Мэлори бьет озноб, ее мутит. Она нащупывает зеркало, ищет под ним раковину – найти бы хоть что-то, чтобы…
Нащупывает маленькое металлическое ведерко для мусора. Успевает поднести к лицу. Ее рвет, на подбородке – единственной незащищенной части тела – остается рвота.
Олимпия рядом.
– Приляг! – говорит она.
Бестолковый совет! Нельзя разлеживаться. Олимпия напоминает Мэлори маму. Однажды Мэлори стало плохо, ее стошнило в школьном туалете, и мама приехала ее забрать. Мэлори хорошо помнит путь домой. Стояла осень. Мама успокаивала: «Смотри, какие краски! Не волнуйся! Многие испытывают недомогание от перемены времени года».
«А когда меняется не время года, а все кругом, люди чувствуют недомогание? Их тошнит? И если да, то это когда-нибудь пройдет? Лет через семнадцать, например?»
И все же воспоминание успокаивает, несмотря на усталость и страх. Осенние краски и запахи. Они и сейчас, вероятно, не изменились. Только Мэлори уже не сумеет посмотреть и проверить.
– Ничего, – говорит она дочери. – Все нормально.

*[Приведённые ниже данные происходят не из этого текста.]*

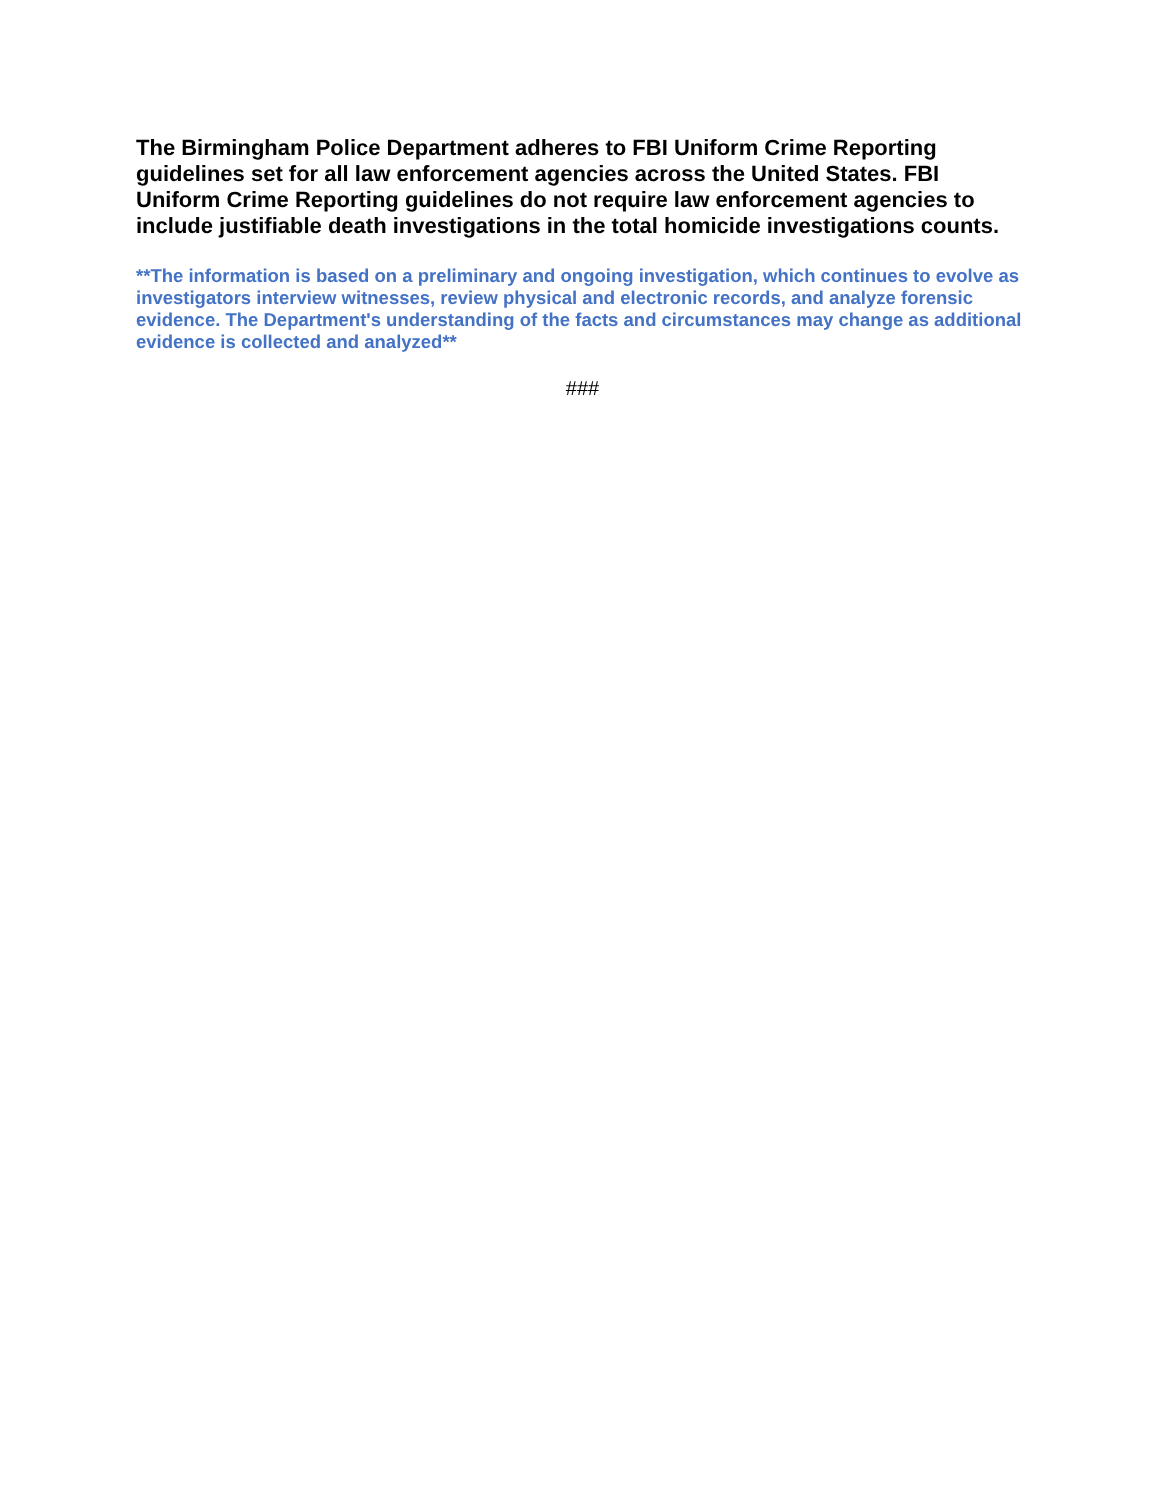The Birmingham Police Department adheres to FBI Uniform Crime Reporting guidelines set for all law enforcement agencies across the United States. FBI Uniform Crime Reporting guidelines do not require law enforcement agencies to include justifiable death investigations in the total homicide investigations counts.
**The information is based on a preliminary and ongoing investigation, which continues to evolve as investigators interview witnesses, review physical and electronic records, and analyze forensic evidence. The Department's understanding of the facts and circumstances may change as additional evidence is collected and analyzed**
###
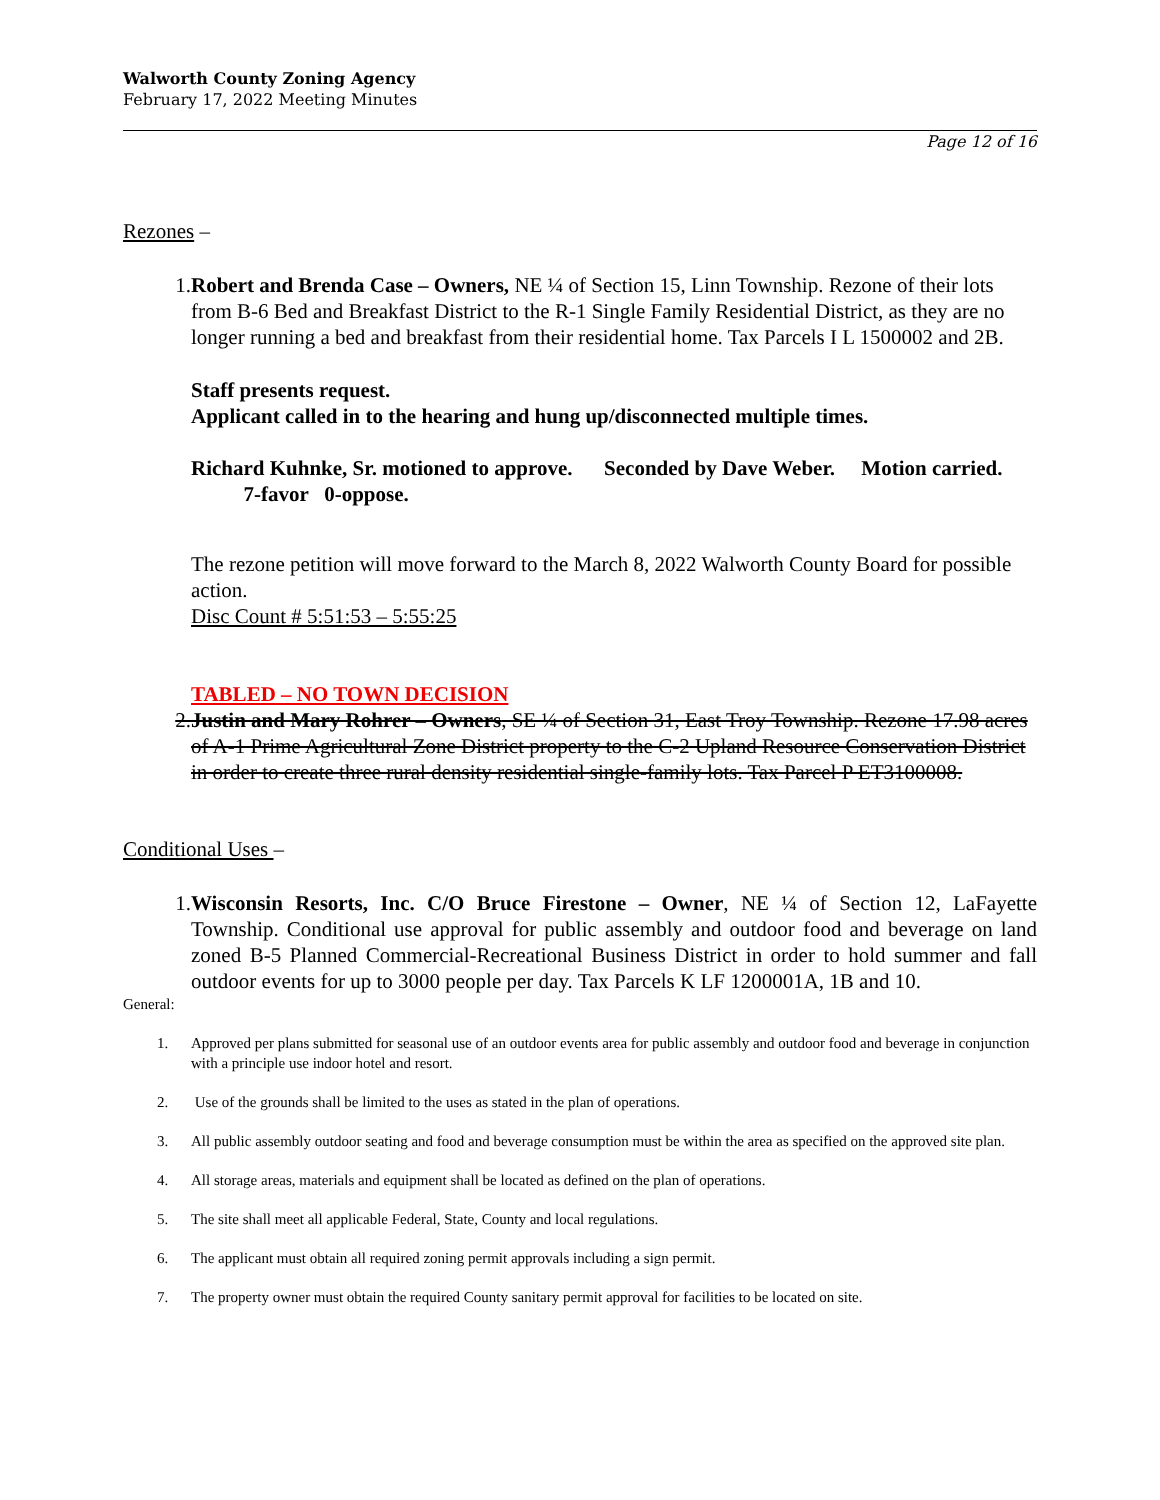Walworth County Zoning Agency
February 17, 2022 Meeting Minutes
Page 12 of 16
Rezones –
1. Robert and Brenda Case – Owners, NE ¼ of Section 15, Linn Township. Rezone of their lots from B-6 Bed and Breakfast District to the R-1 Single Family Residential District, as they are no longer running a bed and breakfast from their residential home. Tax Parcels I L 1500002 and 2B.
Staff presents request.
Applicant called in to the hearing and hung up/disconnected multiple times.
Richard Kuhnke, Sr. motioned to approve. Seconded by Dave Weber. Motion carried. 7-favor 0-oppose.
The rezone petition will move forward to the March 8, 2022 Walworth County Board for possible action.
Disc Count # 5:51:53 – 5:55:25
TABLED – NO TOWN DECISION
2. Justin and Mary Rohrer – Owners, SE ¼ of Section 31, East Troy Township. Rezone 17.98 acres of A-1 Prime Agricultural Zone District property to the C-2 Upland Resource Conservation District in order to create three rural density residential single-family lots. Tax Parcel P ET3100008.
Conditional Uses –
1. Wisconsin Resorts, Inc. C/O Bruce Firestone – Owner, NE ¼ of Section 12, LaFayette Township. Conditional use approval for public assembly and outdoor food and beverage on land zoned B-5 Planned Commercial-Recreational Business District in order to hold summer and fall outdoor events for up to 3000 people per day. Tax Parcels K LF 1200001A, 1B and 10.
General:
1. Approved per plans submitted for seasonal use of an outdoor events area for public assembly and outdoor food and beverage in conjunction with a principle use indoor hotel and resort.
2. Use of the grounds shall be limited to the uses as stated in the plan of operations.
3. All public assembly outdoor seating and food and beverage consumption must be within the area as specified on the approved site plan.
4. All storage areas, materials and equipment shall be located as defined on the plan of operations.
5. The site shall meet all applicable Federal, State, County and local regulations.
6. The applicant must obtain all required zoning permit approvals including a sign permit.
7. The property owner must obtain the required County sanitary permit approval for facilities to be located on site.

Судя по настороженному молчанию, дети не поверили. Ладно, неважно. Некто хвастался, будто поймал тварь. Говорит: она в грузовом отсеке.
Не время отдыхать.
Вдох. Пауза. Выдох.
Мэлори поднимается на ноги. За что им все это? Мало того что твари научились прикасаться (хотя это не точно). Мало того что их стало больше (стало ли?). Мало того что поезд проходит через место скопления тварей, как признается сам Дин. Мэлори не знает и знать не желает, с какой целью они подкарауливают состав. А теперь оказывается, что тварь едет с ними в соседнем вагоне?
Мэлори думает об остальных пассажирах.
– Надо предупредить всех, чтобы закрыли глаза.
Ей плевать на других. Она беспокоится о том, что они сделают ей и детям, если тварь выберется из гроба и пойдет бродить по коридорам. А в коридорах к тому же встречаются крепкие мужчины, которые не считают нужным подвинуться и пропустить женщину, укутанную с ног до головы, явно избегающую всяческих контактов.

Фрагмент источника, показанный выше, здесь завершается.